The truth is still out there as The X-Files marks a welcome return with this first chapter in a new ongoing series.
For nine seasons of television and two feature films, FBI agents Fox Mulder (played in the series by David Duchovny) and Dana Scully (Gillian Anderson) investigated the paranormal, often battling a larger conspiracy within the highest levels of government. By the time the series reached its overdue end in 2001, the phenomenon that had sustained it has well and truly dimmed. Quite unexpectedly, series creator Chris Carter brought about a second feature film in 2008, long after the fire had died, and it was met with expectedly mixed reviews. Following in the footsteps of the Buffy: The Vampire Slayer – Season 8, Smallville – Season 11 and their kind, The X-Files returns to the serialised format that always served it best.
Despite the massive amounts of continuity and time/emotional investment required in the television series, The X-Files – Season 10 #1 begins with a clean slate. Indeed, labelling the book ‘Season 10’ might do it a disservice, as this is very easy to jump onto for non-believers as well as hardcore fans. Everything you need to know to get started is in an introductory paragraph, and we pick up with Mulder and Scully living in anonymity under pseudonyms. At least until FBI Deputy Director (formerly Assistant Director) Skinner turns up and tells them of a break-in at the old X-Files ranch.
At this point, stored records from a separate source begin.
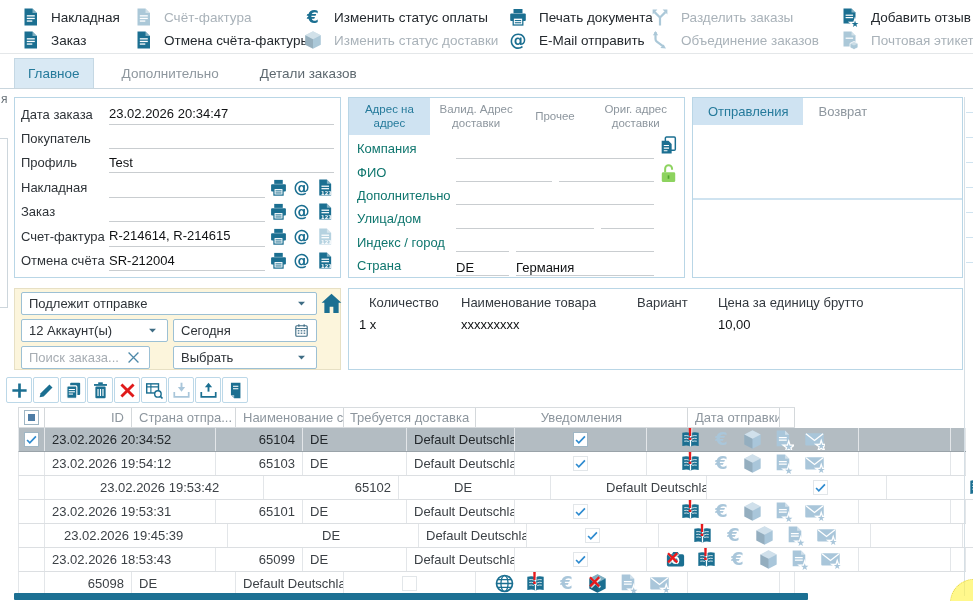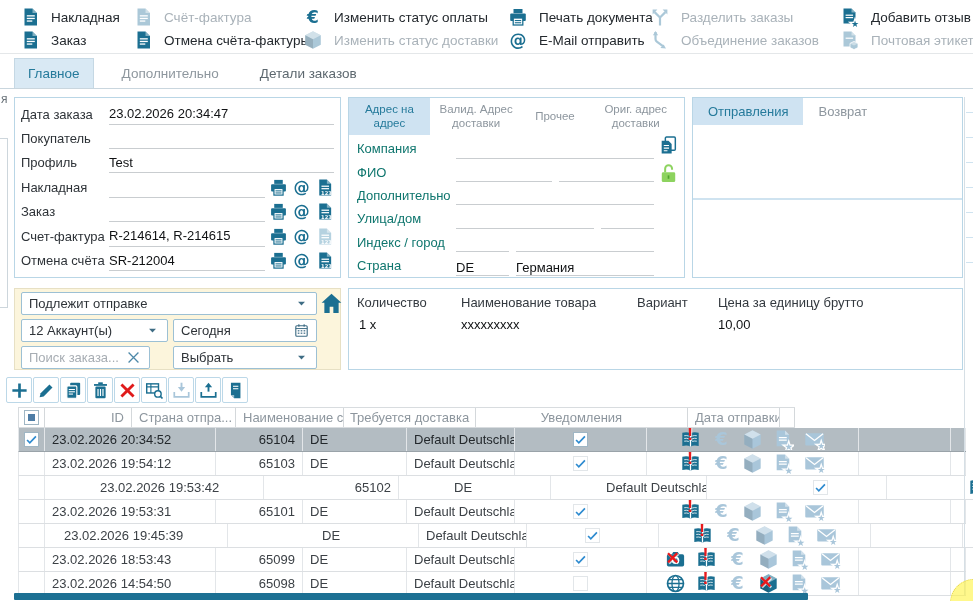--- a/index.html
+++ b/index.html
@@ -506,7 +506,7 @@
   </div>
 
   <div class="panel" id="items-panel">
-      <span class="ih" style="left: 8px;">Количество</span>
+      <span class="ih" style="left: 20px;">Количество</span>
       <span class="ih" style="left: 112px;">Наименование товара</span>
       <span class="ih" style="left: 288px;">Вариант</span>
       <span class="ih" style="left: 369px;">Цена за единицу брутто</span>

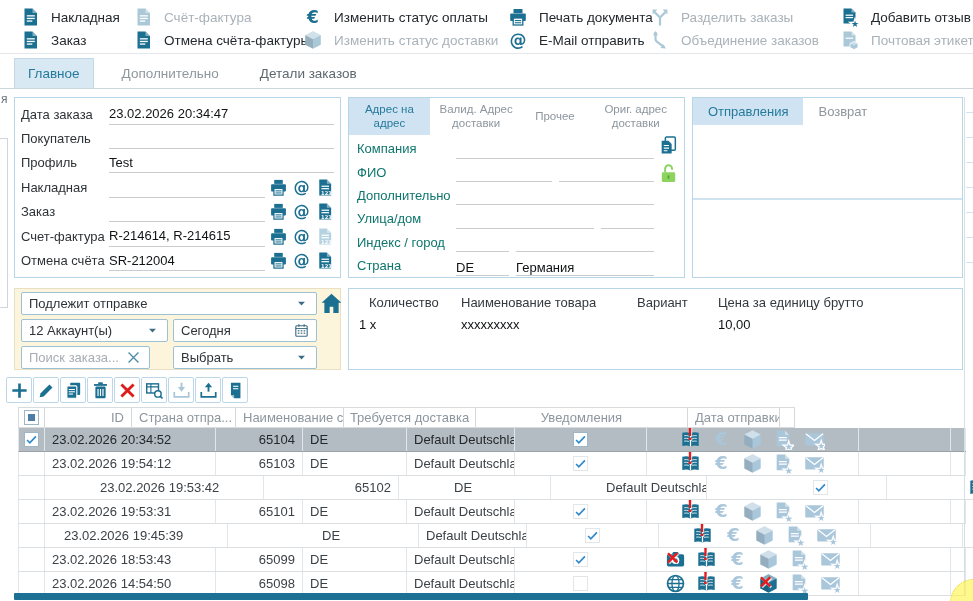--- a/index.html
+++ b/index.html
@@ -998,7 +998,6 @@
       </div>
       <div class="trow" style="top: 572px;">
         <span class="td c-check" style="width: 26px;"></span>
-        <span class="td c-date" style="width: 171px;">23.02.2026 14:54:50</span>
         <span class="td c-id" style="width: 87px;">65098</span>
         <span class="td c-country" style="width: 104px;">DE</span>
         <span class="td c-name" style="width: 108px;">Default Deutschla...</span>

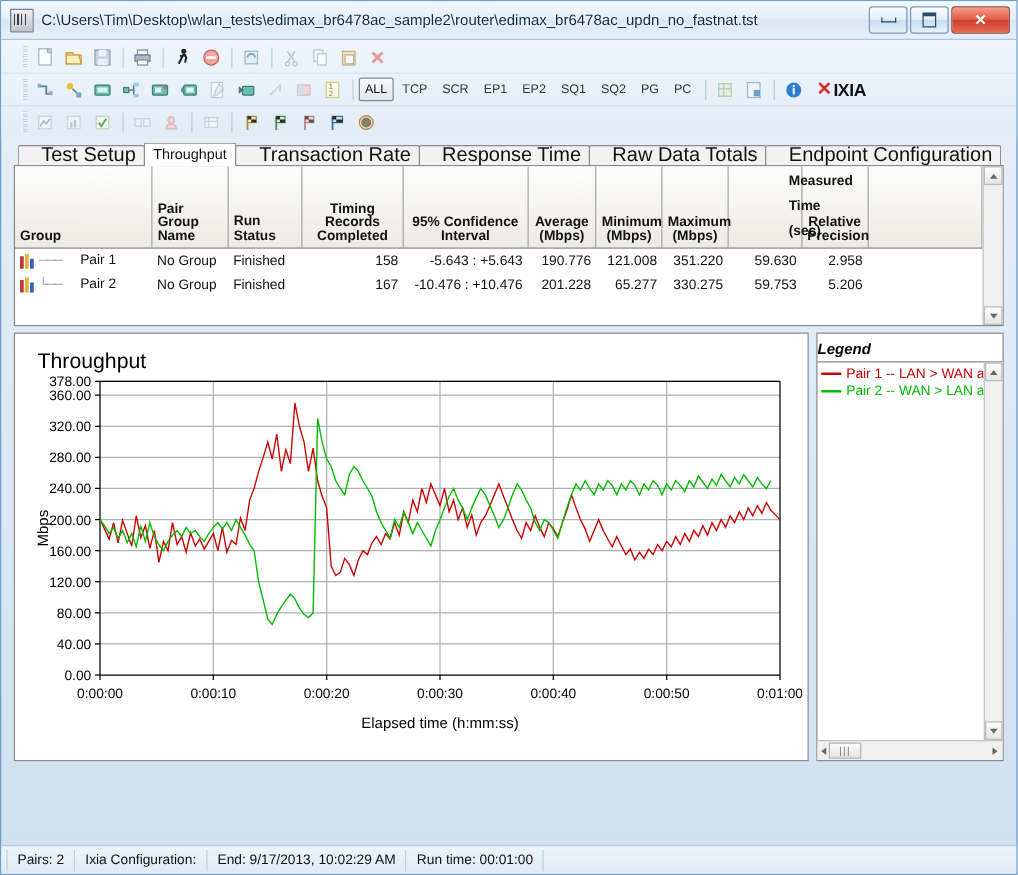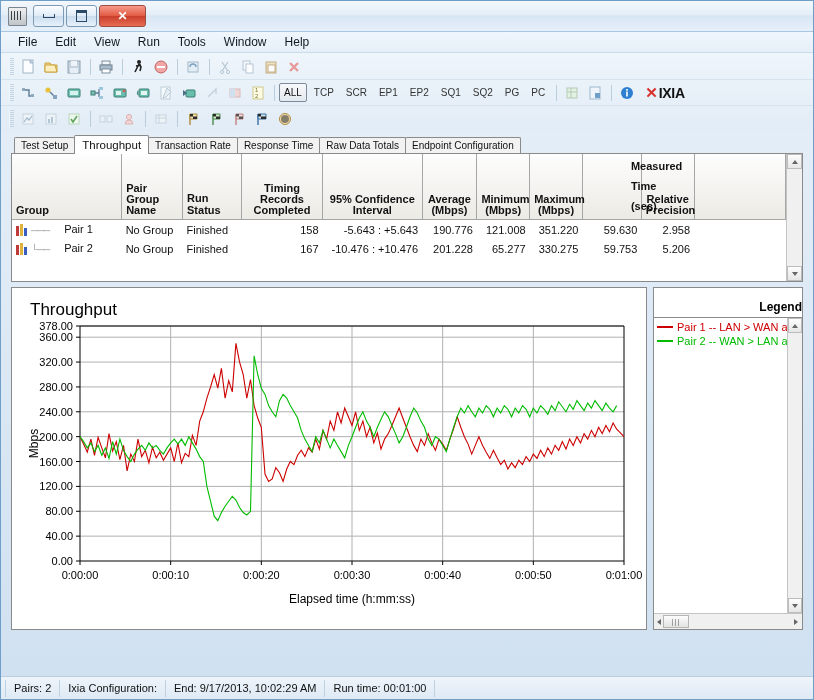--- a/index.html
+++ b/index.html
@@ -177,6 +177,7 @@
 
   <div class="titlebar">
     <div class="appicon"></div>
+    <div class="title-text">C:\Users\Tim\Desktop\wlan_tests\edimax_br6478ac_sample2\router\edimax_br6478ac_updn_no_fastnat.tst</div>
     <div class="winbtns">
       <div class="wbtn">
           <div class="glyph-min"></div>

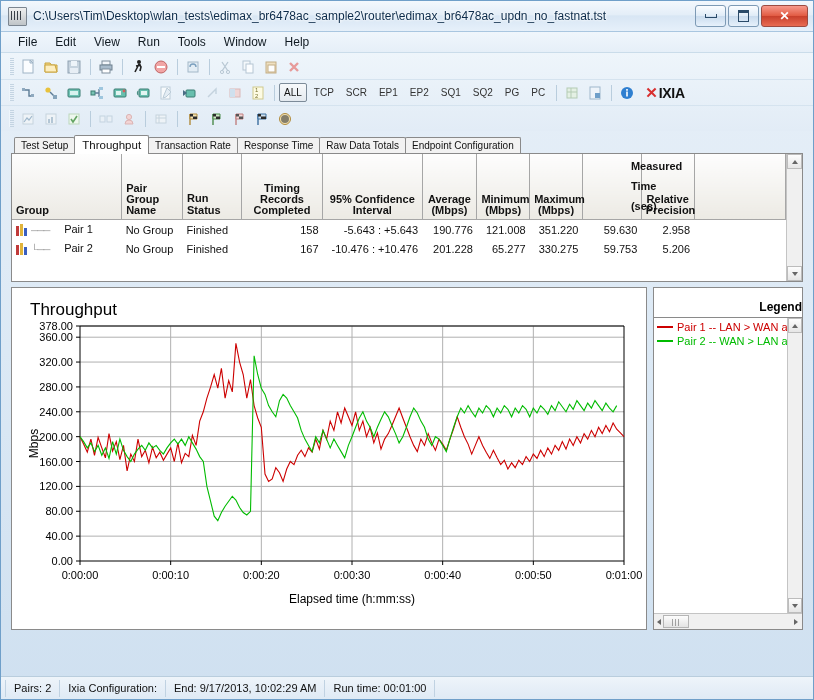--- a/index.html
+++ b/index.html
@@ -189,15 +189,6 @@
     </div>
   </div>
 
-  <div class="menubar">
-    <div class="mi">File</div>
-    <div class="mi">Edit</div>
-    <div class="mi">View</div>
-    <div class="mi">Run</div>
-    <div class="mi">Tools</div>
-    <div class="mi">Window</div>
-    <div class="mi">Help</div>
-  </div>
 
   <div class="toolbars">
 

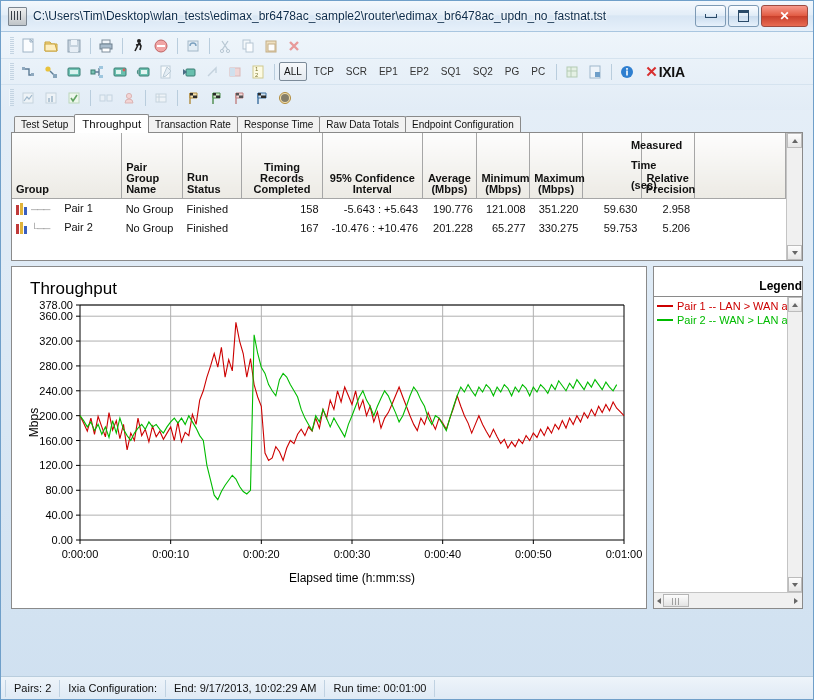--- a/index.html
+++ b/index.html
@@ -59,7 +59,7 @@
   
   .toolbars{background:linear-gradient(180deg,#eef5fb,#e2ecf6);padding:1px 0 0 0;}
   .trow{
-    height:25px;display:flex;align-items:center;padding-left:8px;
+    height:25px;display:flex;align-items:center;padding-left:16px;
     border-bottom:1px solid #d5e3ef;
   }
   .grip{width:4px;height:17px;margin-right:3px;

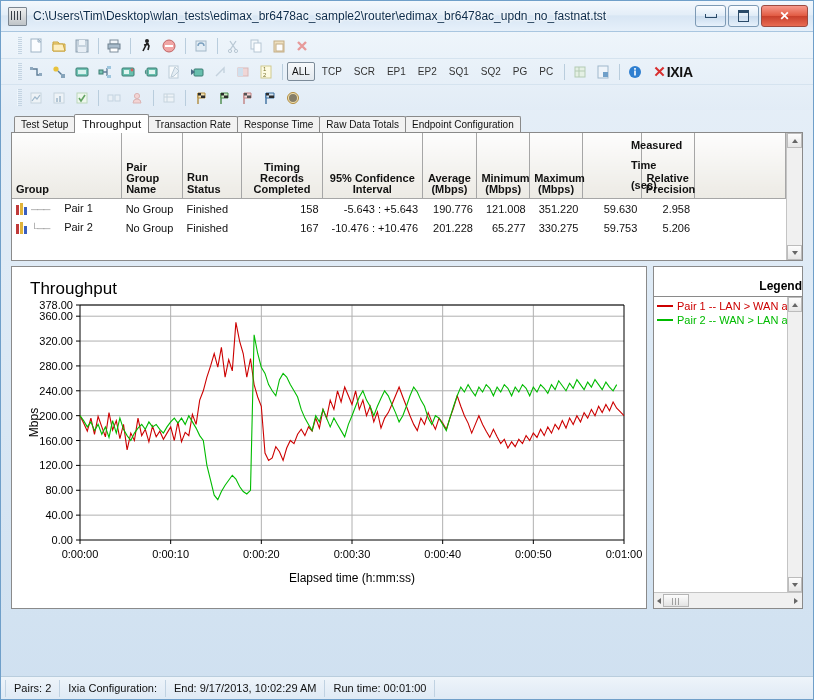--- a/index.html
+++ b/index.html
@@ -86,7 +86,7 @@
   }
   .tab{
     border:1px solid #8a8a8a;border-bottom:none;background:#f2f2f2;
-    padding:2px 6px 1px 6px;font-size:10px;color:#111;margin-right:-1px;
+    padding:2px 6px 1px 18px;font-size:16px;color:#111;margin-right:-1px;
     border-radius:2px 2px 0 0;position:relative;z-index:1;line-height:12px;
   }
   .tab.active{background:#fff;padding:3px 7px 3px 7px;z-index:3;margin-bottom:-1px;font-size:11.5px;}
Soon Mulder and Scully are knee-deep in creepy kids, shadowing figures and something messing with their minds.
Like the most recent movie, The X-Files – Season 10 #1 eschews the large government conspiracy (at least for now) and focuses on the “monster of the week” at their door. Beginning with a chronological jump forward throws us right in the middle of the action, delaying the “where are they now?” exposition until the reader is already hooked. In this sense, it follows the pre-credits stinger formula of the original show. Mulder is played a little more for laughs this time around, his dry wit swapped for geeky wisecracking, but otherwise these are the same characters that we left over a decade ago.
Michael Walsh’s clean and simple style may not have the macabre and grainy filter that fans might be expecting, but there is something grounded and real about it, making the more outlandish elements of the story more palatable. The look of the lead characters are spot-on, unlike other licenses that get the names and not the likenesses. Colourist Jordie Bellaire, who is doing wonderful things with Ming Doyle for Brian Wood’s Mara, provides a similarly restrained palette to this title, almost giving it a retro feel not too distant from Matt Hollingsworth’s Hawkeye.
Unlike the monster of the week episodes, we are left on a cliffhanger, but we are also left with any number of questions ready to draw us back in next month. One question that might spring to mind is whether this series is needed at all? Probably not, but it is a nevertheless faithful and enjoyable return to a world we once loved, and there is something exciting about delving back into it. We want to believe, and so far we have every reason to.